During this battle with Amyloidosis many of my doctors and nurses have commented on my positive attitude, noting how the right mind set can make a difference during the course of treatment.  I will be the first to say that it has not always been easy for me to stay optimistic. I did however make it a priority. Throughout this illness there have been many things out of my control, but even when I could not control my physical state, I could control my mental state. I am a big believer in the idea that “life is 10% what happens to you and 90% how you deal with it.”

Some days it was harder than others, but it was important to me to maintain a positive outlook. I know it will not be the same for everyone, but here are some of the ways I pulled myself up when I was having those rough days. (Please keep in mind that I am in no way a professional, these are just some ideas that work for me).

Feel your feelings 

It helped me to realize that you don’t have to feel positive and upbeat all the time to still have an overall positive attitude. There will be times when you feel down, depressed, overwhelmed, scared or lonely. Feel these feelings, acknowledge them, and then move on. Write them down if that helps you release them, tell someone your fears, or set a timer and spend a few minutes with the sad thoughts. Just don’t live here! Don’t dwell on the negativity. Spend a few minutes here and then move on.

Occupy your mind!

I have a list that I keep with me of things I enjoy doing, realistic things that I could do even when I was at my sickest. Anything that puts a smile on your face can make the list, such as watching a funny movie, reading, listening to music, colouring, writing, scrapbooking pictures of my kids. When you’re stuck with these depressing thoughts and you’re not physically well, even figuring out something to do can feel overwhelming. Having these ready made ideas helped to keep my mind occupied with things I enjoyed. When my focus was elsewhere I was not just dwelling on my disease or how crappy I felt. Make it a priority to spend some time doing the things that make you happy.

Reach Out

Remember you are not alone! Whether it’s a friend, family member, doctor, therapist, or support group, you can find a friendly shoulder to lean on. Sometimes just knowing I had back up and hearing someone say “You’ve got this! Brighter days are ahead!” was enough to revive my spirit.

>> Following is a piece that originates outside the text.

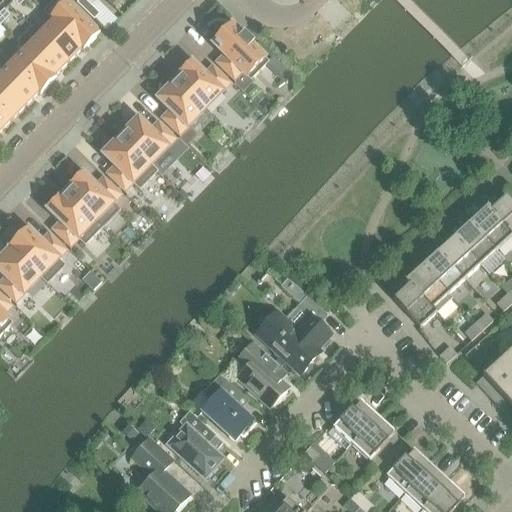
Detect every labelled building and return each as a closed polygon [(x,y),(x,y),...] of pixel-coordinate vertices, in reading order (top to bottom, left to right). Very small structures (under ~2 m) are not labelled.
[(55,0),(44,12),(84,52),(100,36),(63,0),(55,0)] [(80,0),(76,4),(85,13),(91,7),(83,0),(80,0)] [(91,7),(85,13),(94,21),(99,15),(91,7)] [(32,28),(31,29),(68,65),(81,51),(83,52),(84,52),(44,12),(43,13),(52,22),(39,35),(32,28)] [(253,45),(244,36),(242,38),(230,26),(212,45),(224,57),(216,64),(234,82),(242,74),(250,82),(268,64),(251,47),(253,45)] [(17,43),(24,50),(55,81),(56,80),(54,78),(68,65),(31,29),(17,43)] [(24,50),(9,65),(41,95),(55,81),(24,50)] [(182,76),(175,82),(205,111),(230,86),(212,69),(204,76),(191,63),(180,74),(182,76)] [(0,74),(0,83),(25,108),(38,94),(40,96),(41,95),(9,65),(0,74)] [(179,137),(205,111),(175,82),(157,100),(169,112),(162,120),(179,137)] [(0,112),(11,123),(25,108),(0,83),(0,112)] [(0,133),(11,123),(0,112),(0,133)] [(138,120),(121,138),(157,174),(158,173),(151,167),(175,142),(157,124),(150,132),(138,120)] [(139,192),(157,174),(121,138),(103,156),(115,168),(107,176),(125,193),(132,185),(139,192)] [(72,187),(66,194),(102,230),(103,229),(96,222),(121,197),(103,180),(95,188),(81,174),(71,185),(72,187)] [(85,248),(102,230),(66,194),(59,201),(57,199),(46,210),(60,224),(53,231),(70,249),(78,241),(85,248)] [(494,202),(486,210),(511,238),(511,239),(511,205),(506,198),(498,206),(494,202)] [(486,210),(470,224),(496,253),(511,238),(486,210)] [(470,224),(454,239),(480,267),(496,253),(470,224)] [(27,230),(9,248),(48,286),(65,268),(58,261),(66,253),(48,236),(41,244),(27,230)] [(454,239),(438,253),(464,282),(480,267),(454,239)] [(47,286),(48,286),(9,248),(8,249),(10,251),(0,261),(0,273),(6,279),(0,285),(0,289),(16,304),(40,280),(47,286)] [(438,253),(422,268),(448,296),(464,282),(438,253)] [(422,268),(406,282),(436,315),(452,300),(448,296),(422,268)] [(300,306),(285,322),(276,314),(256,336),(300,377),(320,355),(317,351),(330,337),(319,326),(327,317),(287,281),(280,288),(300,306)] [(419,330),(436,315),(406,282),(398,290),(401,294),(393,302),(419,330)] [(511,302),(506,295),(495,305),(502,314),(511,304),(511,302)] [(0,337),(12,325),(4,317),(11,309),(0,297),(0,337)] [(481,333),(492,323),(485,315),(474,325),(481,333)] [(474,325),(463,335),(471,343),(481,333),(474,325)] [(483,375),(502,358),(485,339),(466,356),(483,375)] [(246,353),(236,363),(245,372),(236,381),(269,411),(288,390),(282,384),(288,377),(281,370),(268,358),(253,345),(246,353)] [(456,356),(449,348),(438,358),(445,366),(456,356)] [(511,416),(511,351),(475,385),(508,420),(511,416)] [(243,440),(255,426),(235,406),(243,398),(219,376),(202,395),(211,403),(201,414),(234,444),(240,437),(243,440)] [(346,453),(351,447),(377,419),(360,403),(353,411),(351,410),(327,435),(346,453)] [(183,428),(166,447),(204,481),(223,461),(207,446),(215,437),(194,418),(193,418),(189,414),(179,424),(183,428)] [(393,434),(377,419),(351,447),(377,471),(396,451),(386,442),(393,434)] [(145,421),(137,431),(147,439),(155,429),(145,421)] [(121,433),(132,442),(138,435),(128,425),(121,433)] [(215,440),(209,447),(216,453),(222,446),(215,440)] [(137,494),(156,511),(176,511),(189,498),(163,474),(173,463),(148,441),(131,460),(148,476),(148,482),(137,494)] [(311,464),(318,457),(309,449),(303,456),(311,464)] [(406,460),(396,451),(377,471),(404,496),(430,467),(413,452),(406,460)] [(404,496),(421,511),(422,511),(448,484),(430,467),(404,496)] [(323,495),(330,488),(321,479),(315,487),(323,495)] [(464,499),(448,484),(422,511),(454,511),(458,508),(457,506),(464,499)] [(299,511),(286,500),(282,504),(273,495),(257,511),(299,511)] [(344,508),(347,511),(355,511),(358,509),(350,501),(344,508)]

Don’t confuse your path with your destination

It’s difficult when your in the midst of horrible times to see the light at the end of the tunnel. Remember that your life is ever changing, and that things are not permanent. Some days will be better than others, and one thing you can count on is that they will at the very least, be different. Try your best to take things one day at a time, because you don’t have to , nor is it possible,  to have the future figured out. Make the best out of your situation, however crappy it is, and have faith that brighter days are ahead.

Seek out positivity

I have another list(and maybe a few pinterest boards) of positive quotes. Inspirational sayings that speak to me and help me lift my spirits. Because sometimes all we need is a little reminder to refocus those thoughts onto more positive things. “Happiness can be found, even in the darkest of times, if one only remembers to turn on the light.” (Yes, I am a Harry Potter geek).

Sometimes staying positive is a lot harder than it sounds, but the more you practice it the easier it gets, and the more natural it will become for you. Focus on the things you can control, find the joy around you, and remember YOU HAVE GOT THIS. “You are braver than you believe, stronger than you seem, loved more than you know, and twice as beautiful as you’ve ever imagined.”

Please feel free to share in the comments section below any ideas that have helped you to get through the rough patches.